Output each record exactly as given. Leave out every picture.

Saved entries:
□ □ □ □

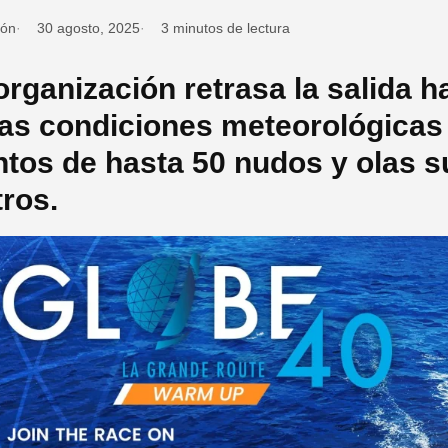
ión
30 agosto, 2025
3 minutos de lectura
organización retrasa la salida h
as condiciones meteorológicas e
ntos de hasta 50 nudos y olas s
ros.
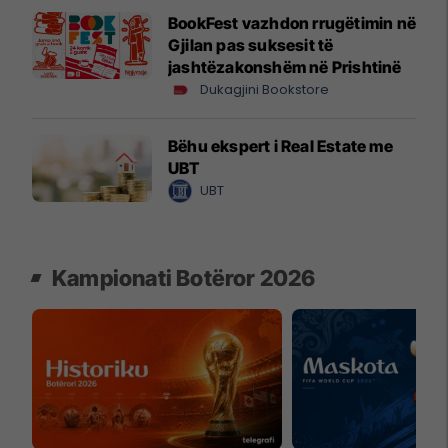
BookFest vazhdon rrugëtimin në
Gjilan pas suksesit të
jashtëzakonshëm në Prishtinë
Dukagjini Bookstore
Bëhu ekspert i Real Estate me
UBT
UBT
Kampionati Botëror 2026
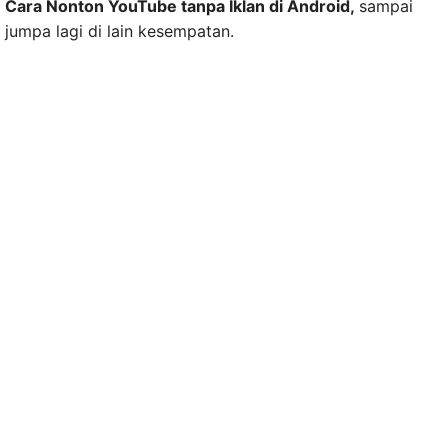
Cara Nonton YouTube tanpa Iklan di Android,
sampai
jumpa lagi di lain kesempatan.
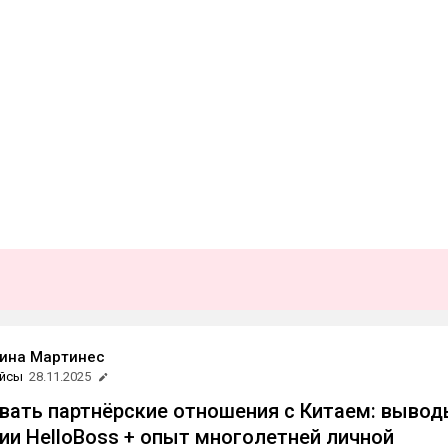
ина Мартинес
йсы
28.11.2025
вать партнёрские отношения с Китаем: выво
ии HelloBoss + опыт многолетней личной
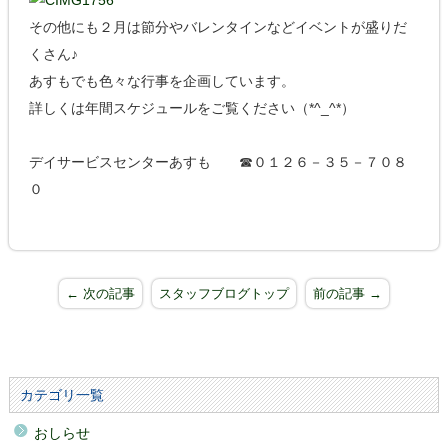
その他にも２月は節分やバレンタインなどイベントが盛りだ
くさん♪
あすもでも色々な行事を企画しています。
詳しくは年間スケジュールをご覧ください（*^_^*）
デイサービスセンターあすも ☎０１２６－３５－７０８
０
← 次の記事
スタッフブログトップ
前の記事 →
カテゴリ一覧
おしらせ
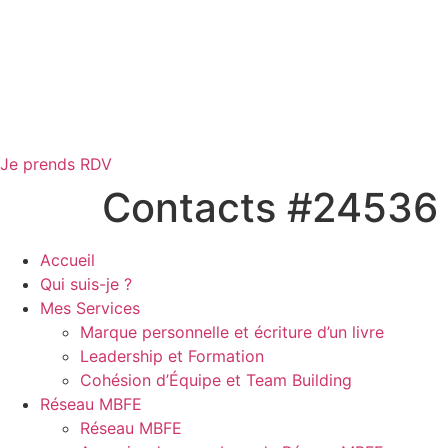
Je prends RDV
Contacts #24536
Accueil
Qui suis-je ?
Mes Services
Marque personnelle et écriture d’un livre
Leadership et Formation
Cohésion d’Équipe et Team Building
Réseau MBFE
Réseau MBFE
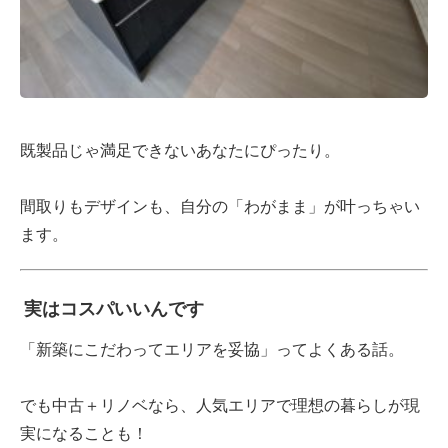
既製品じゃ満足できないあなたにぴったり。
間取りもデザインも、自分の「わがまま」が叶っちゃい
ます。
実はコスパいいんです
「新築にこだわってエリアを妥協」ってよくある話。
でも中古＋リノベなら、
人気エリアで理想の暮らし
が現
実になることも！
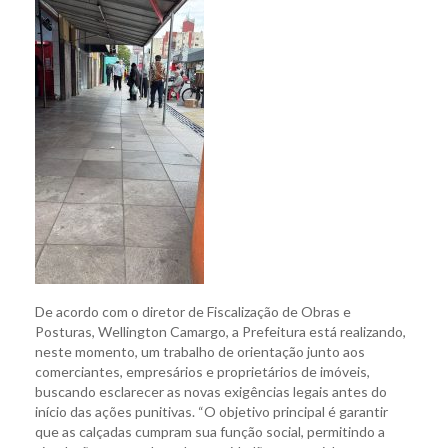
De acordo com o diretor de Fiscalização de Obras e
Posturas, Wellington Camargo, a Prefeitura está realizando,
neste momento, um trabalho de orientação junto aos
comerciantes, empresários e proprietários de imóveis,
buscando esclarecer as novas exigências legais antes do
início das ações punitivas. “O objetivo principal é garantir
que as calçadas cumpram sua função social, permitindo a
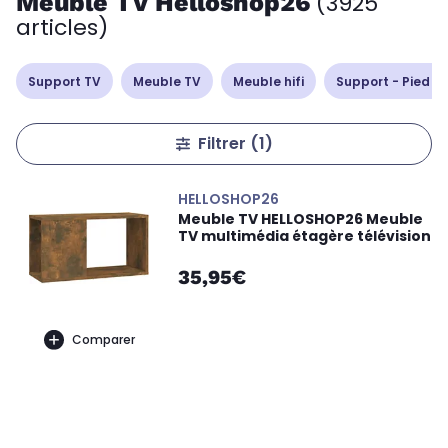
Meuble TV Helloshop26
(3925
articles)
Support TV
Meuble TV
Meuble hifi
Support - Pied d
Filtrer
(1)
HELLOSHOP26
Meuble TV HELLOSHOP26 Meuble
TV multimédia étagère télévision
35,95€
Comparer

□ □ □ □

## Written response:
ión
30 agosto, 2025
3 minutos de lectura
organización retrasa la salida h
as condiciones meteorológicas e
ntos de hasta 50 nudos y olas s
ros.
BookFest vazhdon rrugëtimin në
Gjilan pas suksesit të
jashtëzakonshëm në Prishtinë
Dukagjini Bookstore
Bëhu ekspert i Real Estate me
UBT
UBT
Kampionati Botëror 2026
Cara Nonton YouTube tanpa Iklan di Android,
sampai
jumpa lagi di lain kesempatan.
ина Мартинес
йсы
28.11.2025
вать партнёрские отношения с Китаем: выво
ии HelloBoss + опыт многолетней личной
その他にも２月は節分やバレンタインなどイベントが盛りだ
くさん♪
あすもでも色々な行事を企画しています。
詳しくは年間スケジュールをご覧ください（*^_^*）
デイサービスセンターあすも ☎０１２６－３５－７０８
０
← 次の記事
スタッフブログトップ
前の記事 →
カテゴリ一覧
おしらせ
Je prends RDV
Contacts #24536
Accueil
Qui suis-je ?
Mes Services
Marque personnelle et écriture d’un livre
Leadership et Formation
Cohésion d’Équipe et Team Building
Réseau MBFE
Réseau MBFE
既製品じゃ満足できないあなたにぴったり。
間取りもデザインも、自分の「わがまま」が叶っちゃい
ます。
実はコスパいいんです
「新築にこだわってエリアを妥協」ってよくある話。
でも中古＋リノベなら、
人気エリアで理想の暮らし
が現
実になることも！
De acordo com o diretor de Fiscalização de Obras e
Posturas, Wellington Camargo, a Prefeitura está realizando,
neste momento, um trabalho de orientação junto aos
comerciantes, empresários e proprietários de imóveis,
buscando esclarecer as novas exigências legais antes do
início das ações punitivas. “O objetivo principal é garantir
que as calçadas cumpram sua função social, permitindo a
Meuble TV Helloshop26
(3925
articles)
Support TV
Meuble TV
Meuble hifi
Support - Pied d
Filtrer
(1)
HELLOSHOP26
Meuble TV HELLOSHOP26 Meuble
TV multimédia étagère télévision
35,95€
Comparer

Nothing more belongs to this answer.